## Problem details:
Repeat exactly, and only, the lines below starting at the line that contains "D0wnload Now!** 💥" and ending at the line that contains "for Android** 👇👇👇👇👇👇", inclusive of both.
──────── The records
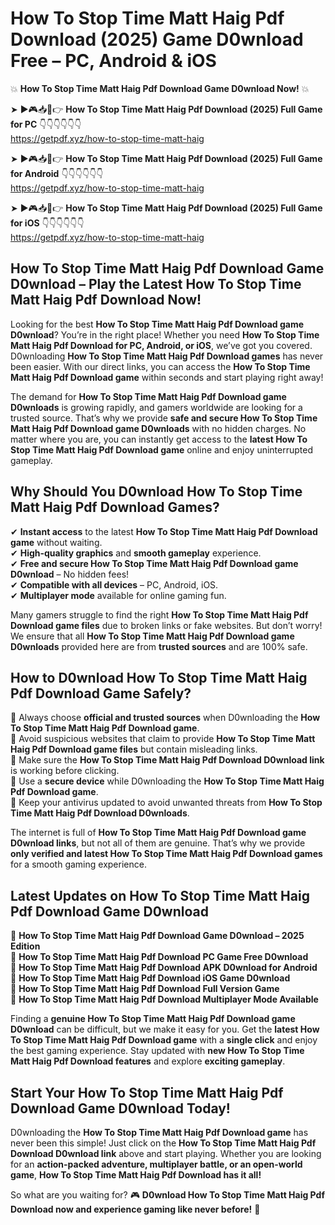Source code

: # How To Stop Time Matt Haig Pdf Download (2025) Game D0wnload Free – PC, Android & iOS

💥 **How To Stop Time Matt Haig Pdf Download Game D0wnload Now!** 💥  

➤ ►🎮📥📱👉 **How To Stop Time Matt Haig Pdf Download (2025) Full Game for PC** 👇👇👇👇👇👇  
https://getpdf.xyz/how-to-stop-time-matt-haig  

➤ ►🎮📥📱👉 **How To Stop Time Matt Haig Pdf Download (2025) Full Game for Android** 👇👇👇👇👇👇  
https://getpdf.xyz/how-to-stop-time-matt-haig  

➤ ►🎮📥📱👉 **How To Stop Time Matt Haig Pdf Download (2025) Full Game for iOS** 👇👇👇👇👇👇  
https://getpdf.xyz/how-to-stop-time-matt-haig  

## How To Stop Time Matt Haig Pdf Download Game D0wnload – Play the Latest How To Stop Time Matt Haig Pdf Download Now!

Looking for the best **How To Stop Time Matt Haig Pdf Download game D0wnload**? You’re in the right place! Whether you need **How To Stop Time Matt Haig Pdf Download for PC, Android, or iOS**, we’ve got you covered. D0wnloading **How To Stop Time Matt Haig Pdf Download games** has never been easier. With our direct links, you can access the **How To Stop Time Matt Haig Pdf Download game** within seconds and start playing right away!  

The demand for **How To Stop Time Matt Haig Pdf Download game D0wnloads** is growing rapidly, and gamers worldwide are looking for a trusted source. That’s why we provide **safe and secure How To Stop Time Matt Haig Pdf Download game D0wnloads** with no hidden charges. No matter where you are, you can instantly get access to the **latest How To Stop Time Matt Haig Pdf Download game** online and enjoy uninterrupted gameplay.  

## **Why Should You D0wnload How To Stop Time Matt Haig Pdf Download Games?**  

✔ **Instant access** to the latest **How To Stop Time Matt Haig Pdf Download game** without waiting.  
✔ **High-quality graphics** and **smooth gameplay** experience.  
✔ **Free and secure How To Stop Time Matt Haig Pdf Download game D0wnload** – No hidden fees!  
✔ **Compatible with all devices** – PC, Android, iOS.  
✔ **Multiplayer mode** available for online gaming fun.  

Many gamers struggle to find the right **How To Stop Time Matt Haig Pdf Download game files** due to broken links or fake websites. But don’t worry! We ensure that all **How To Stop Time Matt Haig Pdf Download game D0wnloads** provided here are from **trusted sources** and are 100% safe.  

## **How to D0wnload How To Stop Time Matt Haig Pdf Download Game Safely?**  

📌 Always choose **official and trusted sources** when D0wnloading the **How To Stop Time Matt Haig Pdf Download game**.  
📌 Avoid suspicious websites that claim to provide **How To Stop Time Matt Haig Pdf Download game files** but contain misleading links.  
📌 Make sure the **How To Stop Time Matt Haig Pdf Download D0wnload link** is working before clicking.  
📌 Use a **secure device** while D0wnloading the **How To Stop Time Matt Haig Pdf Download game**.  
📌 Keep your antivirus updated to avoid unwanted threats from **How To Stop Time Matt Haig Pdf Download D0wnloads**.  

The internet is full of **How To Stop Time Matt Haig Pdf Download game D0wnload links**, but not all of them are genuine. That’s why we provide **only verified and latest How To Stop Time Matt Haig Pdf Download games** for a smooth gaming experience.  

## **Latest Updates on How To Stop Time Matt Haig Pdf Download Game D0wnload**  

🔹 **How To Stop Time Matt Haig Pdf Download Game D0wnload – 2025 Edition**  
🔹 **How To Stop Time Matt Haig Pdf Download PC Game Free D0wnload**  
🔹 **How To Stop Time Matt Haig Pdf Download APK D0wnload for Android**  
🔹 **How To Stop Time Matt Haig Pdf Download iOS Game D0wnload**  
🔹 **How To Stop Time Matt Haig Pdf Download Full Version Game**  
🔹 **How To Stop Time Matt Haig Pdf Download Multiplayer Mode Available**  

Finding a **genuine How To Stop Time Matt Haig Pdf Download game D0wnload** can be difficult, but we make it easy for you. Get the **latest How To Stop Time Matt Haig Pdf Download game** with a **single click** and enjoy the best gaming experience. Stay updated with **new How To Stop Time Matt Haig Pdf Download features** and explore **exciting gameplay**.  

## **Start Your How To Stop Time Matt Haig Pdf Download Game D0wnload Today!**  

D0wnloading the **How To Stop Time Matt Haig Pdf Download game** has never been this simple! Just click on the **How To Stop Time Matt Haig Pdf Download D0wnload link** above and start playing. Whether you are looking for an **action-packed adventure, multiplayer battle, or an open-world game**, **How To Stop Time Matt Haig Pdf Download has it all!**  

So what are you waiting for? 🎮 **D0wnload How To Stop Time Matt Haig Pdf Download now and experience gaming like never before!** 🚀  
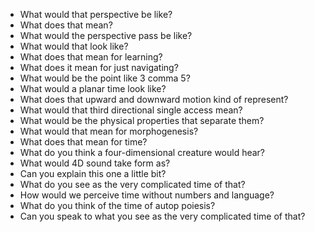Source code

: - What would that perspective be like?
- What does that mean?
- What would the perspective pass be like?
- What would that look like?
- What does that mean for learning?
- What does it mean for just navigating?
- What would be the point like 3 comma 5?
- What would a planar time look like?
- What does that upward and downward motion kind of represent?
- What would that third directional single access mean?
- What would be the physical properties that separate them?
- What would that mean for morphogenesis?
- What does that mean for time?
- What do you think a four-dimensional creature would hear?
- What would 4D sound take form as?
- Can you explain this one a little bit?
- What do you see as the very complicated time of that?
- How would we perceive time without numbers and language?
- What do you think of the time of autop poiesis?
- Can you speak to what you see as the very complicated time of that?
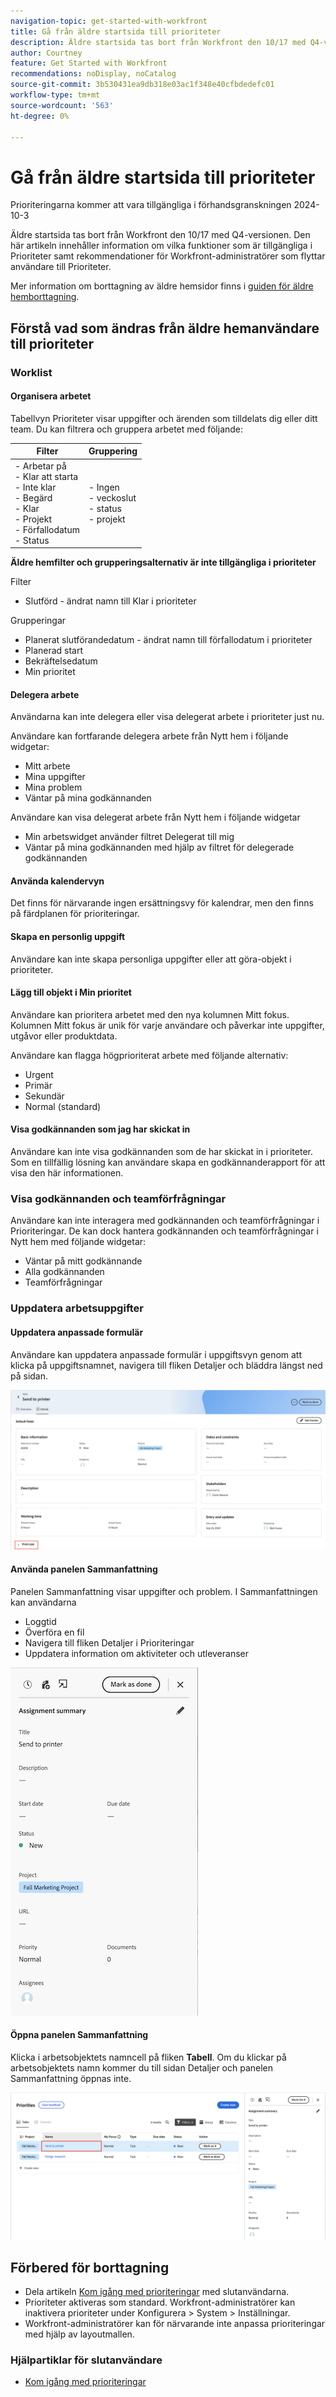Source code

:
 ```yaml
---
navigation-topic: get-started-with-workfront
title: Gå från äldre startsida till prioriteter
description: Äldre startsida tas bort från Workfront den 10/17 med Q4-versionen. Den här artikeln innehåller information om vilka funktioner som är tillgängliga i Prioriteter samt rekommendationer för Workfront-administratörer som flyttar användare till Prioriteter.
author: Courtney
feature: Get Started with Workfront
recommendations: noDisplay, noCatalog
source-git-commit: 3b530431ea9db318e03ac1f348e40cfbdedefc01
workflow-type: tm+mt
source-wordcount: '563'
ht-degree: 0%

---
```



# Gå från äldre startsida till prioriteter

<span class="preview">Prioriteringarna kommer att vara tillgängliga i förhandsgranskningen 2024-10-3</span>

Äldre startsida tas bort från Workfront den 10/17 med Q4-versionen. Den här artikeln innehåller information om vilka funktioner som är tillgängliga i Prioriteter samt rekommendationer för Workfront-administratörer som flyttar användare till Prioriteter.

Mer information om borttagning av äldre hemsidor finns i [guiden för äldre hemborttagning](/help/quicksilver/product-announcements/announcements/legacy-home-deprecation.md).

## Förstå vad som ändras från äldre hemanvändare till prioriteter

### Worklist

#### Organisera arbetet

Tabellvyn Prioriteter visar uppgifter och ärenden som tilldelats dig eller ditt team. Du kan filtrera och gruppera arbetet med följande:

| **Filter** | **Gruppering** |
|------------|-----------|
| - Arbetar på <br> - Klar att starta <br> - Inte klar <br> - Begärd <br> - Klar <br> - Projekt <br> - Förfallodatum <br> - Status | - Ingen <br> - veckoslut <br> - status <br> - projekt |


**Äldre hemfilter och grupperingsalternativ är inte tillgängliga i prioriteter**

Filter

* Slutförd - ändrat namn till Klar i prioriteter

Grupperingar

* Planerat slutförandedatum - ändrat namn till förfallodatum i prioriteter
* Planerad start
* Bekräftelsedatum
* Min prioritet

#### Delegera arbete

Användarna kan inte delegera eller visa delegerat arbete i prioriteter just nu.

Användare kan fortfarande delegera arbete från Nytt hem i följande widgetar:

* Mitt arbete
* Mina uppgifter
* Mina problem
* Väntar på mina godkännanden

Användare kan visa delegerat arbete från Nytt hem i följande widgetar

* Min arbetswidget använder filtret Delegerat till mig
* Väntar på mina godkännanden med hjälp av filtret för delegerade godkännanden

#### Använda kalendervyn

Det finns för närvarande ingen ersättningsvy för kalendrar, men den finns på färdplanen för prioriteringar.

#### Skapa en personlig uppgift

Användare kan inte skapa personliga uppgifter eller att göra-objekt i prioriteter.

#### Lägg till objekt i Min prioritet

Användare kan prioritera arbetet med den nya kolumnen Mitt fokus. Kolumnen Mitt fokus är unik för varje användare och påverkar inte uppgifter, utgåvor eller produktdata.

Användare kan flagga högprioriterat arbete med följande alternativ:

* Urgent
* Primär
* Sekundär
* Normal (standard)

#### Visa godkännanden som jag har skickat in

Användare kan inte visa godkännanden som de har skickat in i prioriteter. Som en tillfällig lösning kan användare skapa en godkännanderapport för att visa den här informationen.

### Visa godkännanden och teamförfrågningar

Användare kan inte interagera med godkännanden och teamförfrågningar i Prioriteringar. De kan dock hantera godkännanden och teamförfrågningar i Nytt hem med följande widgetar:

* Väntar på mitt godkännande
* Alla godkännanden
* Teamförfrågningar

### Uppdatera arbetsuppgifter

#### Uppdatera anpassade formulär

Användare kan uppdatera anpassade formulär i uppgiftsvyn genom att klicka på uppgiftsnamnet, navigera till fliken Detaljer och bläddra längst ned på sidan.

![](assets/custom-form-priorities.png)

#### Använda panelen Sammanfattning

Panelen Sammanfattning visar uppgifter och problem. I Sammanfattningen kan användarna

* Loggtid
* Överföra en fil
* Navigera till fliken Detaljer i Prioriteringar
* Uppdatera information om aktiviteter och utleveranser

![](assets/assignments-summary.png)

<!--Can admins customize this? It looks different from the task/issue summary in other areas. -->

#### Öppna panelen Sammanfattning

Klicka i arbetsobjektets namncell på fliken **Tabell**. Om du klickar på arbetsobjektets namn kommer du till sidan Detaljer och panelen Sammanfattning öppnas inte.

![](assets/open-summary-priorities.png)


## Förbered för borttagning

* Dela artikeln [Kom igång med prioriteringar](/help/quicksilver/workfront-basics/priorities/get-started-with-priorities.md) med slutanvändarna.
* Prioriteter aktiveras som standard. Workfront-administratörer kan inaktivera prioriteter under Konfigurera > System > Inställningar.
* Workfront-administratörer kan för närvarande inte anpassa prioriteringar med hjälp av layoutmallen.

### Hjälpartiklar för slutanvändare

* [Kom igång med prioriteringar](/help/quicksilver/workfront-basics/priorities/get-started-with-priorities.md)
────────────────
## Response:
💥 **How To Stop Time Matt Haig Pdf Download Game D0wnload Now!** 💥  

➤ ►🎮📥📱👉 **How To Stop Time Matt Haig Pdf Download (2025) Full Game for PC** 👇👇👇👇👇👇  
https://getpdf.xyz/how-to-stop-time-matt-haig  

➤ ►🎮📥📱👉 **How To Stop Time Matt Haig Pdf Download (2025) Full Game for Android** 👇👇👇👇👇👇  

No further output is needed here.